People who steal and illegally distribute digital adult content, Booth noted, aren't necessarily planning to sell it — some of them, he said, have the misguided, wrong-headed notion that stealing adult content from a membership pay site and posting it on a free site is an act of generosity.
Eisenbacher said that the international nature of the Internet makes it a major challenge for adult webmasters to take legal action against digital thieves.
"Unless you're one of the really large adult companies," Eisenbacher offered, "you don't have the resources to go after piracy in other countries. At the end of the day, what are you actually going to get back? The content is already out there. The content is already stolen. And even if some damages were rewarded, it probably wouldn't be anywhere near a true settlement considering how much you've lost."
Booth said that because taking legal action against digital theft on a global scale is unrealistic for most adult webmasters, they need to think in terms of technological solutions rather than legal solutions. Unfortunately for adult webmasters, Booth said, no DRM program is truly 100 percent impenetrable, but he quickly added that the stronger a webmaster's DRM solutions are, the less vulnerable he or she will be to digital theft. And according to Booth, webmasters have a lot of options when it comes to DRM protection.

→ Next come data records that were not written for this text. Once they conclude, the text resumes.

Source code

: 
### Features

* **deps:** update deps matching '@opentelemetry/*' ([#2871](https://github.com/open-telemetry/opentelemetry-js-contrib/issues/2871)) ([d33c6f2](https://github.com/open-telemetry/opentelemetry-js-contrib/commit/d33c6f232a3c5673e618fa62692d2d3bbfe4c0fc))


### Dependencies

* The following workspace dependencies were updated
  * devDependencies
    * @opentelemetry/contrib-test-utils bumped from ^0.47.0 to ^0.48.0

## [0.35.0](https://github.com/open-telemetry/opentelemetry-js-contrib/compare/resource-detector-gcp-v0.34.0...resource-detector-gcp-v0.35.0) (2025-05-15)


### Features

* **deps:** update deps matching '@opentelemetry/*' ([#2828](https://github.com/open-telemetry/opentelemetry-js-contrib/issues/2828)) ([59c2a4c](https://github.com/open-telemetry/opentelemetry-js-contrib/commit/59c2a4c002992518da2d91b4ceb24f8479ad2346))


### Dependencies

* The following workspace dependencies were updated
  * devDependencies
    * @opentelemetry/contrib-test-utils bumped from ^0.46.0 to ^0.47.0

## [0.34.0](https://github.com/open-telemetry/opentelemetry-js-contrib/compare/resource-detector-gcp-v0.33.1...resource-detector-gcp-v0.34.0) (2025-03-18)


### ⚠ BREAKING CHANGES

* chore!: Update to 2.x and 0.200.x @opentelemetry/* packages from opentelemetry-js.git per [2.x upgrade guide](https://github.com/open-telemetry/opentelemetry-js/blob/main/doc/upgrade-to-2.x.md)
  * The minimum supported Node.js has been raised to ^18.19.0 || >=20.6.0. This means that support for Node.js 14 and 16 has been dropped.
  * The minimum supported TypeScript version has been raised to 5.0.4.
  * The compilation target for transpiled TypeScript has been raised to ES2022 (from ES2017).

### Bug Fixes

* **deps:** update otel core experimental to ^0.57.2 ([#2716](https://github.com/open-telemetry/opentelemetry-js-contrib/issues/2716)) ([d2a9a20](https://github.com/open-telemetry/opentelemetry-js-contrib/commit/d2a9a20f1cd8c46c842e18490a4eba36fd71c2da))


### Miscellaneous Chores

One option, according to Booth, is not having any downloadable content — none of EroticUniversity.com's material is downloadable, for example.

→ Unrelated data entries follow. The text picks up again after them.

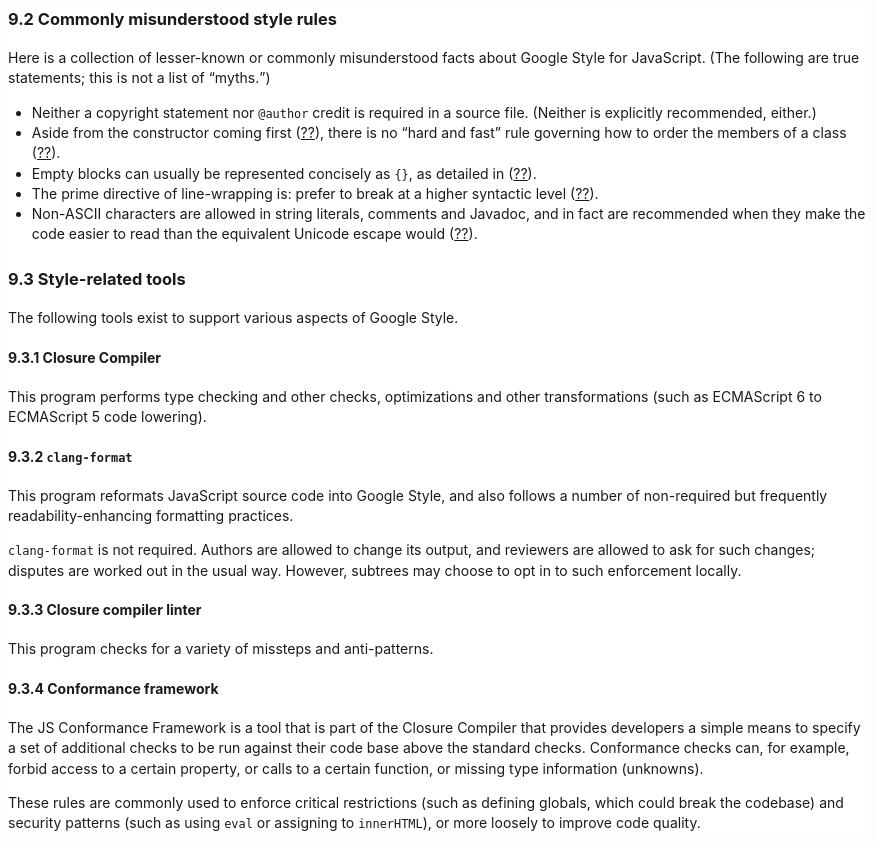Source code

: <h3 id="appendices-commonly-misunderstood-style-rules">9.2 Commonly misunderstood style rules</h3>

<p>Here is a collection of lesser-known or commonly misunderstood facts about
Google Style for JavaScript. (The following are true statements; this is not a
list of <q>myths.</q>)</p>

<ul>
<li>Neither a copyright statement nor <code>@author</code> credit is required in a source
file. (Neither is explicitly recommended, either.)</li>
<li>Aside from the constructor coming first
(<a href="#features-classes-constructors">??</a>), there is no <q>hard and fast</q> rule
governing how to order the members of a class (<a href="#features-classes">??</a>).</li>
<li>Empty blocks can usually be represented concisely as <code>{}</code>, as detailed in
(<a href="#formatting-empty-blocks">??</a>).</li>
<li>The prime directive of line-wrapping is: prefer to break at a higher
syntactic level (<a href="#formatting-where-to-break">??</a>).</li>
<li>Non-ASCII characters are allowed in string literals, comments and Javadoc,
and in fact are recommended when they make the code easier to read than the
equivalent Unicode escape would (<a href="#non-ascii-characters">??</a>).</li>
</ul>

<h3 id="appendices-style-related-tools">9.3 Style-related tools</h3>

<p>The following tools exist to support various aspects of Google Style.</p>

<h4 id="appendices-tools-closure-compiler">9.3.1 Closure Compiler</h4>

<p>This program performs type checking and other checks,
optimizations and other transformations (such as ECMAScript 6 to ECMAScript 5
code lowering).</p>

<h4 id="appendices-clang-format">9.3.2 <code>clang-format</code></h4>

<p>This program  reformats
JavaScript source code into Google Style, and also follows a number of
non-required but frequently readability-enhancing formatting practices.</p>

<p><code>clang-format</code> is not required. Authors are allowed to change its output, and
reviewers are allowed to ask for such changes; disputes are worked out in the
usual way. However, subtrees may choose to opt in to such enforcement locally.</p>

<h4 id="appendices-closure-compiler-linter">9.3.3 Closure compiler linter</h4>

<p>This program  checks for a
variety of missteps and anti-patterns.
</p>

<h4 id="appendices-conformance-framework">9.3.4 Conformance framework</h4>

<p>The JS Conformance Framework is a tool that is part of the Closure Compiler that
provides developers a simple means to specify a set of additional checks to be
run against their code base above the standard checks.  Conformance checks can,
for example, forbid access to a certain property, or calls to a certain
function, or missing type information (unknowns).</p>

<p>These rules are commonly used to enforce critical restrictions (such as defining
globals, which could break the codebase) and security patterns (such as using
<code>eval</code> or assigning to <code>innerHTML</code>), or more loosely to improve code quality.</p>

Another option for webmasters is coming up with proprietary DRM solutions.
"I like proprietary solutions because they generally aren't as easy to crack," Booth said. "There are fewer people hacking away at them. If you have the in-house ability to develop your own DRM system, you are going to be better off because there aren't going to be enough people out there working on trying to crack it."
The use of Flash DRM and Flash galleries has also been growing in popularity among adult webmasters.
"Flash DRM is a do-it-yourself process," Booth noted. "The advantage is that there are fewer ways to work around it."
Another DRM measure webmasters can take is to create software programs that are specifically designed for viewing the company's content.
"With that type of solution, you can only view the content using the company's software," Booth explained. "The customer uses the software to gain access to the content the webmaster wants to stream to them. The content is encrypted, and the software handles the decryption. There are a lot of clever things you can do when you have software handle your website rather than just working in an HTML environment."
The bottom line for adult webmasters, Booth said, is that digital thieves can be considered a high-tech equivalent of bike thieves — and while digital theft of adult content will never be eliminated, it can certainly be discouraged.
"If a bike with a cheap lock is next to a bike with a much stronger lock, which one is more likely to get stolen?" Booth asked. "The tools for cracking DRM are readily available, but the average person walking down the street probably isn't going to know how to crack DRM. You can't stop people who are really determined to steal content, but if your DRM solutions are creative, you can make it annoying enough for them to decide that instead of stealing your content, they'd rather steal someone else's."